It’s Time For Healthcare Information Security to Grow Up

Before the implementation of the HIPAA Security Rule, what passed for security in most healthcare organizations was some network monitoring and anti-virus, a smattering of policies and procedures, and the general admonishment to users not to share their passwords. Bemoaned as it was when enacted, HIPAA rightfully compelled every healthcare organization in the U.S to put a  formal collection of people, processes, and technology in place to meet the regulatory requirements. Next, HITECH and a variety of state laws came into play in an attempt to further strengthen healthcare organizations security postures.

There is no doubt that healthcare information security has come a long way on its journey to protecting the confidentiality, integrity, and accessibility of protected data.  Some healthcare organizations have implemented standard cross-industry frameworks such as NIST or ISO, or rely on healthcare-focused certifications such as HITRUST to guide their information security programs. Many organizations leverage annual risk assessments, required by regulation as well as some certification processes, to identify and tackle those items which are deemed to be most acute.  Then, just as progress is being made, a ransomware attack, external audit, or breach occurs and all resources are suddenly pulled to focus on immediate response activities. Rinse and repeat and after just a few cycles you have organizations that remain more reactive than proactive sixteen years after the Security Rule’s initial implementation.

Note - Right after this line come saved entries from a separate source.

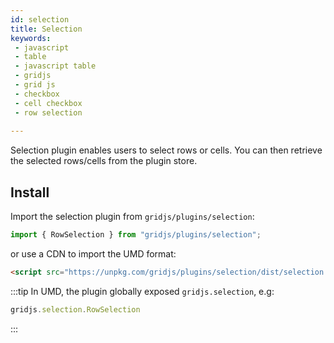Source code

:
 ```yaml
---
id: selection
title: Selection 
keywords:
 - javascript
 - table
 - javascript table
 - gridjs
 - grid js
 - checkbox
 - cell checkbox
 - row selection 
 
---
```


Selection plugin enables users to select rows or cells. You can then retrieve the selected rows/cells from the plugin store.

## Install

Import the selection plugin from `gridjs/plugins/selection`:

```js
import { RowSelection } from "gridjs/plugins/selection";
```

or use a CDN to import the UMD format:

```html
<script src="https://unpkg.com/gridjs/plugins/selection/dist/selection.umd.js"></script>
```

:::tip
In UMD, the plugin globally exposed `gridjs.selection`, e.g:

```js
gridjs.selection.RowSelection
```
:::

Maturing Healthcare’s Information Security 

Healthcare organizations have invested a great deal of time, effort, and money in implementing core systems, developing and expanding service offerings, and crafting enterprise or IT strategic plans in order to meet evolving business objectives. While information security often plays a part in the organization’s overall IT strategy plan, due to the intangible nature of its benefits information security rarely has concrete, well-defined roadmaps to reach a mature, well-defined future state. Information security teams are too often resource constrained and hampered by segmented operational workflows to do more than put out fires. As such, teams struggle to stay on top of persistent threats or to have the ability to be truly flexible and agile to protect their environments. Some organizations wishing to embrace maturity modeling as a mechanism to systemically improve their security postures are not likely to find the tools to fit their needs. This is because historically available offerings tend to have one or all of these common shortcomings: 

  1. They evolved from software capability models, and while re-labeled, do not really measure against the true definition of “maturity”
  2. They do not embrace the unique culture of healthcare
  3. They do not assess Information Security at an enterprise level or across multiple dimensions
  4. They are difficult to articulate and visually depict

To be effective, Information Security teams need to fully understand more than just “high, moderate, low risk” and/or graded assessments – they also need to understand “how well we do the things we need to do”.  Knowing “how well we do the things we need to do” begins with assessing an organization’s maturity at an enterprise level. Equally important to assessing an organization’s information security maturity level is measuring against a standard framework such as NIST, ISO, or HITRUST so the “anchor” does not move over time. Once a baseline is established, leadership can better identify critical areas of improvement, determine how mature they want to be in the months and years to come, and allocate resources or funding accordingly. Our Cybersecurity Maturity Model for Healthcare (CMM4H) is a true maturity model based on industry standards, with multi-dimensional evaluation and clear visual representation of outcomes and direction. CMM4H allows healthcare organizations to assess and improve cybersecurity maturity across the enterprise, evolve from reactive to proactive work efforts, align to current federal regulatory requirements as well as the industry developed controls, and develop the agility to proactively prepare for new/upcoming regulations. 

Final Thoughts

Implementing a healthcare-focused and holistic cybersecurity maturity model is key to evolving from reactive to proactive work efforts and will provide a mechanism to continuously improve an organization’s information security posture. The Healthlink Advisors CMM4H offering enables healthcare organizations to build flexibility, agility, and efficiencies into their strategic plans and roadmaps.